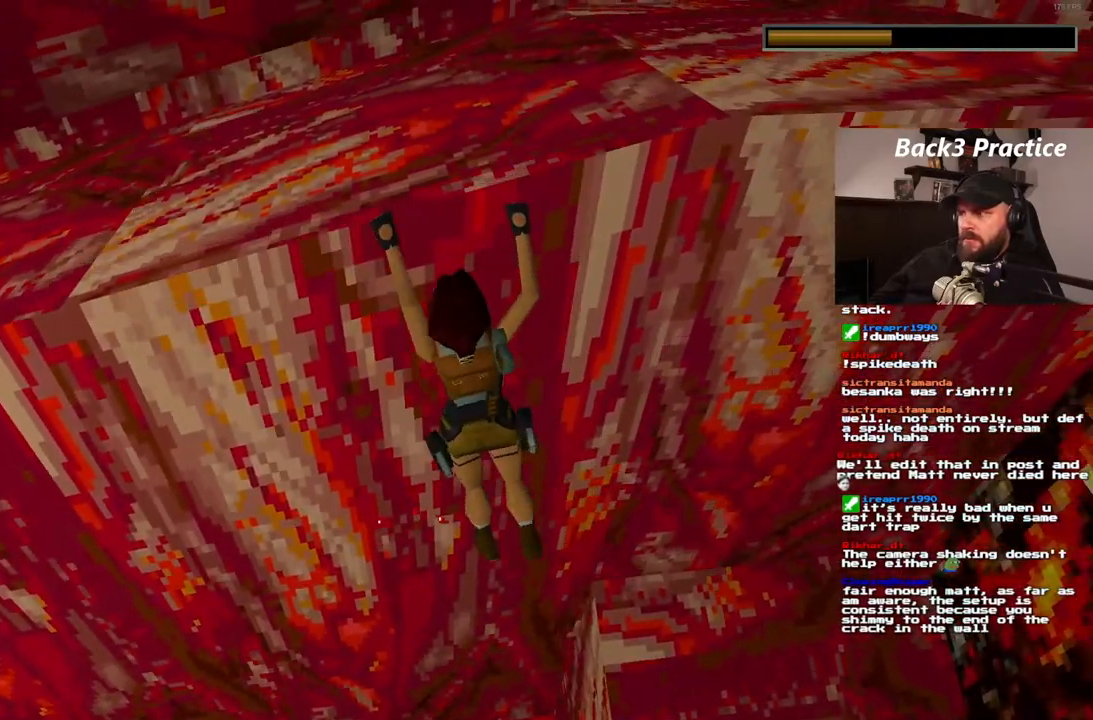
{"dt_ms": 500, "buttons": ["CROSS", "DPAD_RIGHT"], "left_stick": "center", "right_stick": "center"}
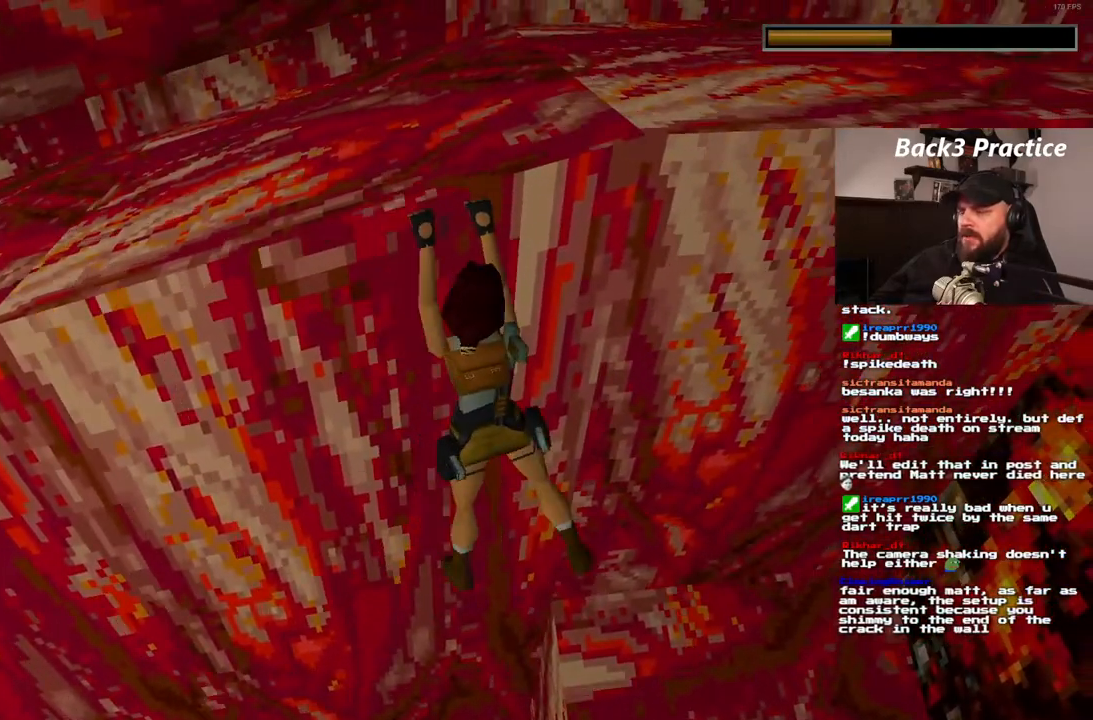
{"dt_ms": 500, "buttons": ["CROSS", "DPAD_RIGHT"], "left_stick": "center", "right_stick": "center", "events": [[150, "DPAD_RIGHT", "up"], [250, "DPAD_RIGHT", "down"]]}
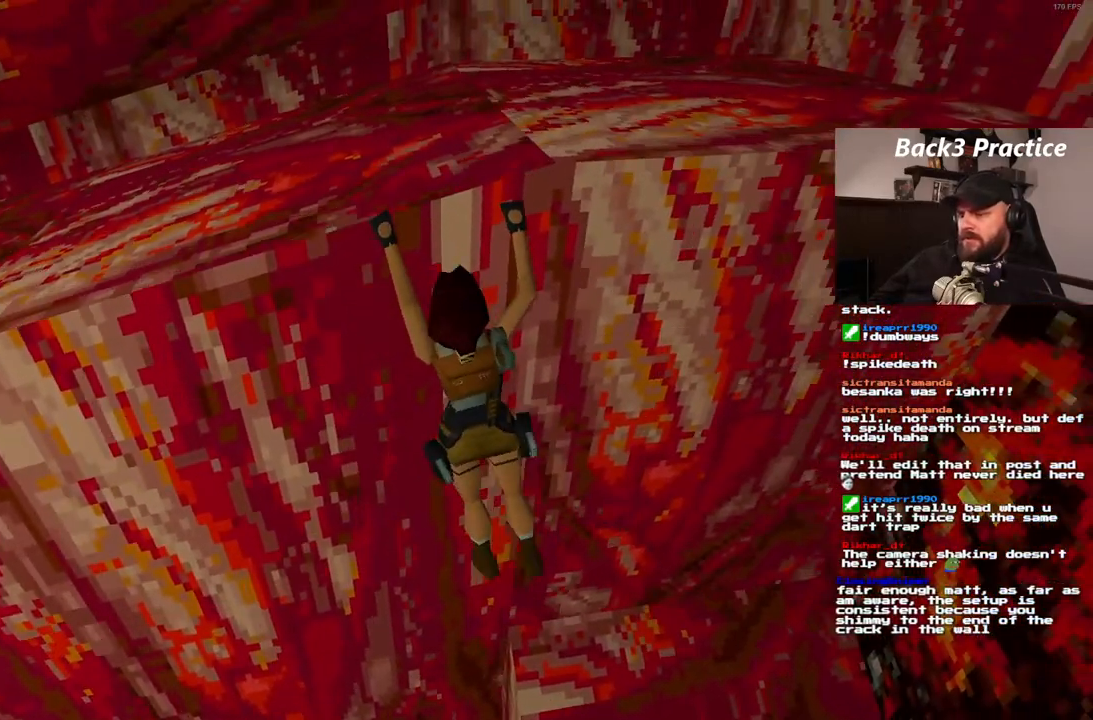
{"dt_ms": 500, "buttons": ["CROSS", "DPAD_RIGHT"], "left_stick": "center", "right_stick": "center", "events": []}
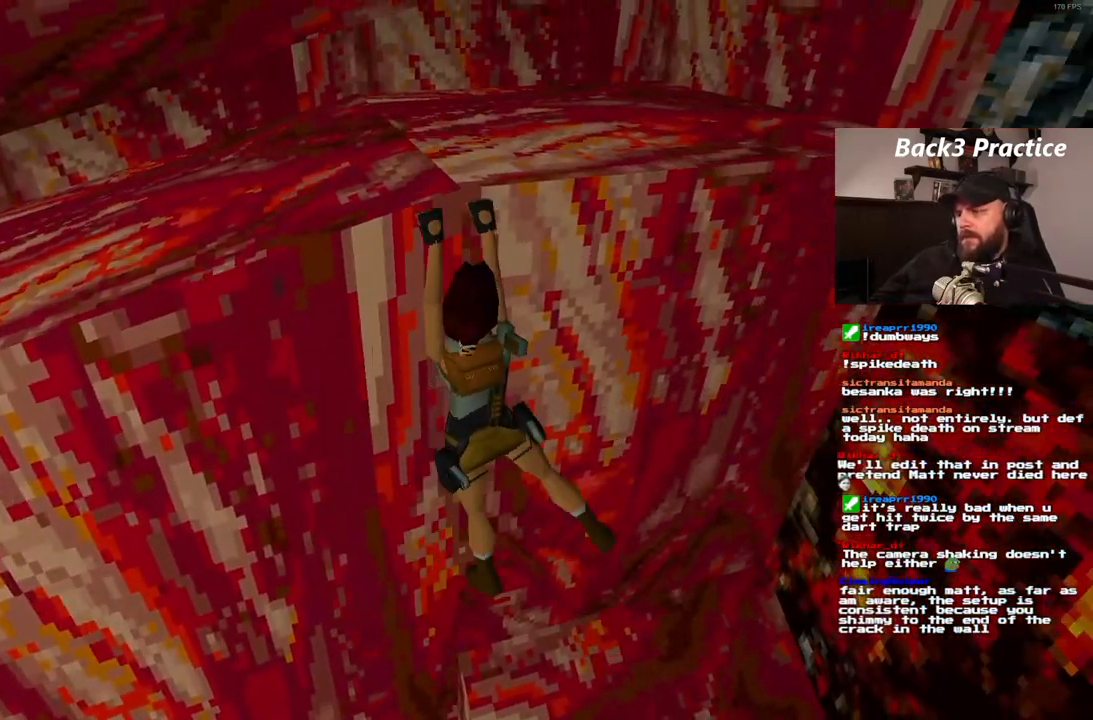
{"dt_ms": 500, "buttons": ["CROSS", "DPAD_RIGHT"], "left_stick": "center", "right_stick": "center", "events": []}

=-=-=-=-=

● YOUR ASSIGNMENT:
Set the pictures aside and reproduce the data above exactly.

● ANSWER FOR THE TASK:
{"dt_ms": 500, "buttons": ["CROSS", "DPAD_RIGHT"], "left_stick": "center", "right_stick": "center"}
{"dt_ms": 500, "buttons": ["CROSS", "DPAD_RIGHT"], "left_stick": "center", "right_stick": "center", "events": [[150, "DPAD_RIGHT", "up"], [250, "DPAD_RIGHT", "down"]]}
{"dt_ms": 500, "buttons": ["CROSS", "DPAD_RIGHT"], "left_stick": "center", "right_stick": "center", "events": []}
{"dt_ms": 500, "buttons": ["CROSS", "DPAD_RIGHT"], "left_stick": "center", "right_stick": "center", "events": []}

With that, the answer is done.